## Provided data
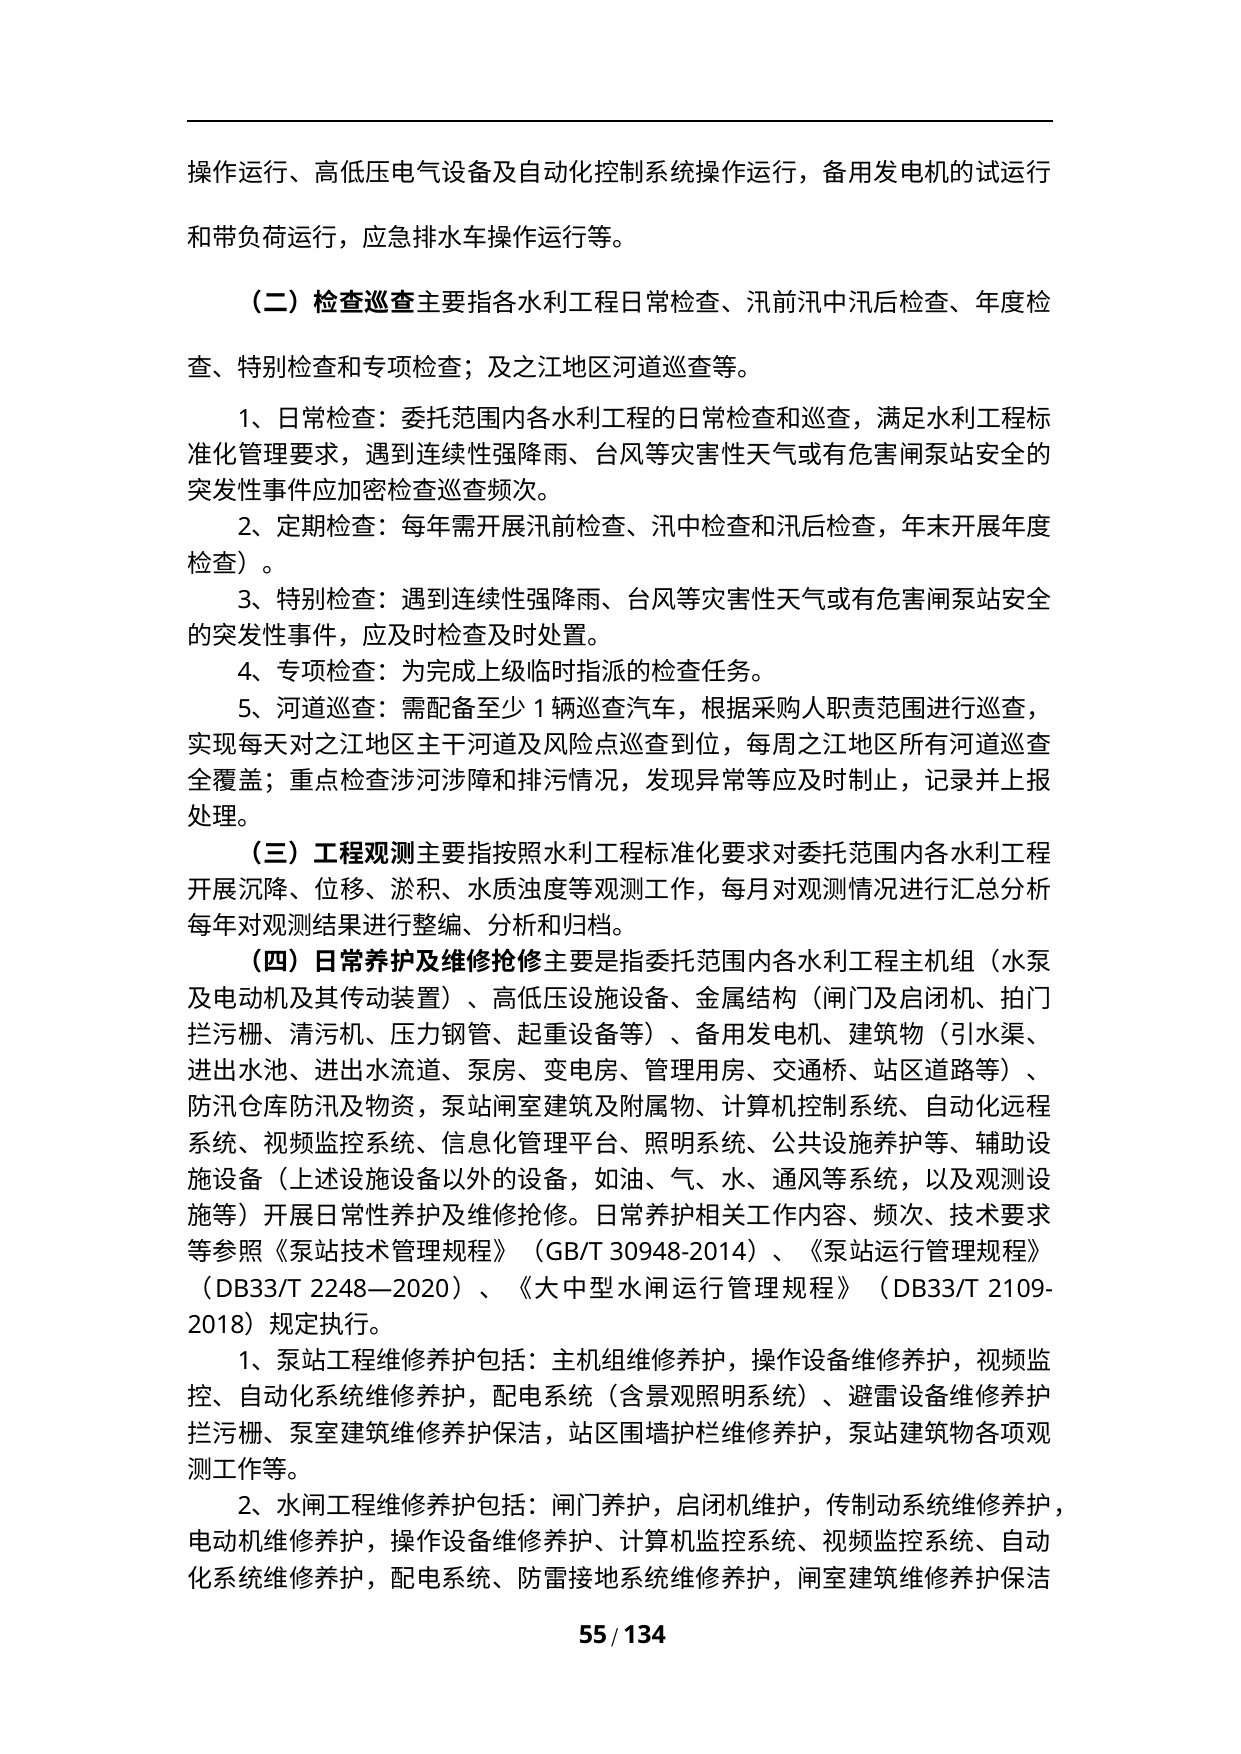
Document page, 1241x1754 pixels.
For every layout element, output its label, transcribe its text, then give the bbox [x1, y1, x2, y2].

text （四）日常养护及维修抢修主要是指委托范围内各水利工程主机组（水泵及电动机及其传动装置）、高低压设施设备、金属结构（闸门及启闭机、拍门、拦污栅、清污机、压力钢管、起重设备等）、备用发电机、建筑物（引水渠、进出水池、进出水流道、泵房、变电房、管理用房、交通桥、站区道路等）、防汛仓库防汛及物资，泵站闸室建筑及附属物、计算机控制系统、自动化远程系统、视频监控系统、信息化管理平台、照明系统、公共设施养护等、辅助设施设备（上述设施设备以外的设备，如油、气、水、通风等系统，以及观测设施等）开展日常性养护及维修抢修。日常养护相关工作内容、频次、技术要求等参照《泵站技术管理规程》（GB/T 30948-2014）、《泵站运行管理规程》（DB33/T 2248—2020）、《大中型水闸运行管理规程》（DB33/T 2109-2018）规定执行。 [187, 942, 1053, 1341]
text 1、泵站工程维修养护包括：主机组维修养护，操作设备维修养护，视频监控、自动化系统维修养护，配电系统（含景观照明系统）、避雷设备维修养护，拦污栅、泵室建筑维修养护保洁，站区围墙护栏维修养护，泵站建筑物各项观测工作等。 [187, 1341, 1053, 1486]
text （三）工程观测主要指按照水利工程标准化要求对委托范围内各水利工程开展沉降、位移、淤积、水质浊度等观测工作，每月对观测情况进行汇总分析，每年对观测结果进行整编、分析和归档。 [187, 833, 1053, 942]
text （二）检查巡查主要指各水利工程日常检查、汛前汛中汛后检查、年度检查、特别检查和专项检查；及之江地区河道巡查等。 [187, 268, 1053, 398]
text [187, 1486, 1053, 1594]
text 5、河道巡查：需配备至少1辆巡查汽车，根据采购人职责范围进行巡查，实现每天对之江地区主干河道及风险点巡查到位，每周之江地区所有河道巡查全覆盖；重点检查涉河涉障和排污情况，发现异常等应及时制止，记录并上报处理。 [187, 688, 1053, 833]
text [187, 138, 1053, 268]
text 2、定期检查：每年需开展汛前检查、汛中检查和汛后检查，年末开展年度检查）。 [187, 507, 1053, 579]
text 1、日常检查：委托范围内各水利工程的日常检查和巡查，满足水利工程标准化管理要求，遇到连续性强降雨、台风等灾害性天气或有危害闸泵站安全的突发性事件应加密检查巡查频次。 [187, 398, 1053, 507]
text 4、专项检查：为完成上级临时指派的检查任务。 [187, 652, 1053, 688]
text 3、特别检查：遇到连续性强降雨、台风等灾害性天气或有危害闸泵站安全的突发性事件，应及时检查及时处置。 [187, 579, 1053, 652]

## Aim of the exercise
Output the data above exactly; pictures do not belong in the copy.

## Task answer
Document page, 1241x1754 pixels.
For every layout element, output its label, transcribe its text, then give the bbox [x1, y1, x2, y2].

text （四）日常养护及维修抢修主要是指委托范围内各水利工程主机组（水泵及电动机及其传动装置）、高低压设施设备、金属结构（闸门及启闭机、拍门、拦污栅、清污机、压力钢管、起重设备等）、备用发电机、建筑物（引水渠、进出水池、进出水流道、泵房、变电房、管理用房、交通桥、站区道路等）、防汛仓库防汛及物资，泵站闸室建筑及附属物、计算机控制系统、自动化远程系统、视频监控系统、信息化管理平台、照明系统、公共设施养护等、辅助设施设备（上述设施设备以外的设备，如油、气、水、通风等系统，以及观测设施等）开展日常性养护及维修抢修。日常养护相关工作内容、频次、技术要求等参照《泵站技术管理规程》（GB/T 30948-2014）、《泵站运行管理规程》（DB33/T 2248—2020）、《大中型水闸运行管理规程》（DB33/T 2109-2018）规定执行。 [187, 942, 1053, 1341]
text 1、泵站工程维修养护包括：主机组维修养护，操作设备维修养护，视频监控、自动化系统维修养护，配电系统（含景观照明系统）、避雷设备维修养护，拦污栅、泵室建筑维修养护保洁，站区围墙护栏维修养护，泵站建筑物各项观测工作等。 [187, 1341, 1053, 1486]
text （三）工程观测主要指按照水利工程标准化要求对委托范围内各水利工程开展沉降、位移、淤积、水质浊度等观测工作，每月对观测情况进行汇总分析，每年对观测结果进行整编、分析和归档。 [187, 833, 1053, 942]
text （二）检查巡查主要指各水利工程日常检查、汛前汛中汛后检查、年度检查、特别检查和专项检查；及之江地区河道巡查等。 [187, 268, 1053, 398]
text [187, 1486, 1053, 1594]
text 5、河道巡查：需配备至少1辆巡查汽车，根据采购人职责范围进行巡查，实现每天对之江地区主干河道及风险点巡查到位，每周之江地区所有河道巡查全覆盖；重点检查涉河涉障和排污情况，发现异常等应及时制止，记录并上报处理。 [187, 688, 1053, 833]
text [187, 138, 1053, 268]
text 2、定期检查：每年需开展汛前检查、汛中检查和汛后检查，年末开展年度检查）。 [187, 507, 1053, 579]
text 1、日常检查：委托范围内各水利工程的日常检查和巡查，满足水利工程标准化管理要求，遇到连续性强降雨、台风等灾害性天气或有危害闸泵站安全的突发性事件应加密检查巡查频次。 [187, 398, 1053, 507]
text 4、专项检查：为完成上级临时指派的检查任务。 [187, 652, 1053, 688]
text 3、特别检查：遇到连续性强降雨、台风等灾害性天气或有危害闸泵站安全的突发性事件，应及时检查及时处置。 [187, 579, 1053, 652]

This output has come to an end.